Currently on display at the Steaming Bean are landscape paintings by Glen Shoemaker. A restaurant manager by day and painter by night, Schumacher is one of those artists who is interested in and technically able to convey, through color and composition, his internal subjective experience combined with a near realistic portrayal of the land. Hanging on the cappuccino-colored walls of the coffee house are more than a dozen works by Shoemaker. Most paintings in this selection are unified by a common theme: views seen in the high mountains of this region. A few of his larger canvases are striking for their well-crafted compositions, each depicting a dramatic whirling world above 11,000 feet.

Shoemaker’s painting “Monarch Crest” best exemplifies the odd sense of what is so palpable in the mountains above treeline, a feeling of being cocooned or wrapped between the earth and the sky. The viewer stands on a bed of talus at a fairly vertical exposure, an inviting snow-

 

covered trail follows the ridgeline into the distance, disappearing before it reaches the peak’s crest. The viewer’s perspective is grounded on the ridge, yet the ridge’s verticality sweeps downward simultaneously while the arching cirrus clouds draw up and around. Through the use of subtle compositional elements, Shoemaker has created a convincing sensory experience.

Almost dizzying, “Monarch Crest” takes me to my own edge. This internal boundary between the knowing of my invincibility and vulnerability, defines the human condition.
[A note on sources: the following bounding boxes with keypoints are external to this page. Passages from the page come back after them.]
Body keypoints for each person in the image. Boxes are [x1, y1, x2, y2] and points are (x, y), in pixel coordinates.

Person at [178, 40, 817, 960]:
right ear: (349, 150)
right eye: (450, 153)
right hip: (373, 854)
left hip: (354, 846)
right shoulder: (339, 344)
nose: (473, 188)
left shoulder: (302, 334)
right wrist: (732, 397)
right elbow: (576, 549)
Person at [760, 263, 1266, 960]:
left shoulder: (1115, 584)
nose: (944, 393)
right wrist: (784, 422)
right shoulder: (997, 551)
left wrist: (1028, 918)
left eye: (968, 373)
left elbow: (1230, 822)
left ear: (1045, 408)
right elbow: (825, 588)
Inside the bustling coffee house among people I do not know, standing in front of this painting, I experience being human, complete with its dichotomy. Yet, looking through Shoemaker’s “filters,” I am at peace with this only seeming contradiction, for I also get a glimpse at the truth of both these aspects of incarnation. In today’s world, there exists a tendency for the subtleties – the gray areas – to be denied, where beliefs are either right or wrong and actions either good or bad. This painting reminds me that there is much more about life than above or below. There are worlds, significant realms, in between.

Another of Shoemaker’s edgy compositions, “Sultan” places the viewer on an overlook, the steep drop to the canyon floor merely suggested at the edge of the canvas. This painting portrays the peak and its connecting ridge as a slumbering giant, the soft undulations of the flesh-colored rim seem pregnant with energy. Though this painting depicts a looming peak, there is an intimacy that I sense in the epic stone mass.
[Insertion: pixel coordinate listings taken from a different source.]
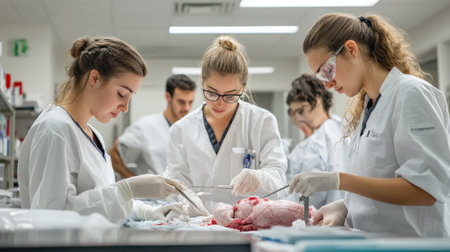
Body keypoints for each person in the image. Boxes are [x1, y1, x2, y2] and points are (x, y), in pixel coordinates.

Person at [289, 13, 450, 237]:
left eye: (328, 70)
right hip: (375, 240)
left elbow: (424, 190)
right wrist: (344, 208)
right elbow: (380, 183)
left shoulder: (410, 94)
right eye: (322, 77)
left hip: (413, 244)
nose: (328, 84)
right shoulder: (368, 106)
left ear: (351, 49)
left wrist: (339, 181)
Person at [18, 36, 187, 224]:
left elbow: (99, 201)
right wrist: (127, 189)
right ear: (95, 78)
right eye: (122, 94)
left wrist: (146, 211)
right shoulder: (55, 129)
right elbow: (52, 216)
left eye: (130, 97)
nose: (125, 107)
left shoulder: (92, 133)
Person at [163, 36, 287, 215]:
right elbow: (175, 177)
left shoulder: (262, 121)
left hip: (245, 222)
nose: (220, 103)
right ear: (202, 82)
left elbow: (279, 177)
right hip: (198, 221)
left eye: (230, 95)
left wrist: (259, 177)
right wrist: (185, 197)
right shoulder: (181, 129)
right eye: (212, 93)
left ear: (243, 88)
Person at [109, 74, 196, 178]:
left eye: (190, 102)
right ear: (168, 97)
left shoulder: (192, 130)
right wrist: (135, 183)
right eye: (181, 102)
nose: (186, 108)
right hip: (153, 194)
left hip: (183, 193)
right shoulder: (144, 127)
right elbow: (113, 155)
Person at [284, 74, 345, 208]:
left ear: (317, 99)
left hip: (322, 218)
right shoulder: (345, 126)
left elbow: (311, 195)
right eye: (295, 113)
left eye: (301, 111)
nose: (299, 118)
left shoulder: (317, 142)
The artist accesses his high vantage points via mountain bike. On two wheels, he can get to remote and pristine landscapes quickly, where others cannot easily go. He uses a creative method for fixing an image into his memory, for retrieval later in the studio. “For years, I would look out onto a place to capture it in my memory, then I’d say ‘click’ to myself, like I was talking a picture.”

Shoemaker’s subject matter found him early in life, during his family’s frequent trips to the West from their home on the plains of Nebraska. From a young age, Schumaker was moved by the “spaces in the mountains and their intensity.” In the early ’90s, while studying at Colorado State University in Fort Collins, he found painting to be his calling. He recalled, “Oddly enough, I met Stanton Englehart at CSU about 15 years ago at an exhibit of his paintings there. I had the opportunity to talk with him, and he set me off on my present course.” Viewing Englehart’s landscape-based paintings and speaking with him affected Schumaker profoundly. Perhaps he felt a kindred spirit in Englehart, someone who loves to be out in the land and who feels it with his whole being. “It wasn’t until a few years ago that I put two and two together … that I live in the same town as the artist who, over 15 years ago, really inspired me to dedicate myself to painting the land.” •

Shoemaker’s paintings are on display through Jan. 31 at Steaming Bean Coffee Co., 915 Main Ave. in Durango. Mon. –Sat., 6:30 a.m. – 8 p.m. and Sun., 7 a.m. - 7p.m.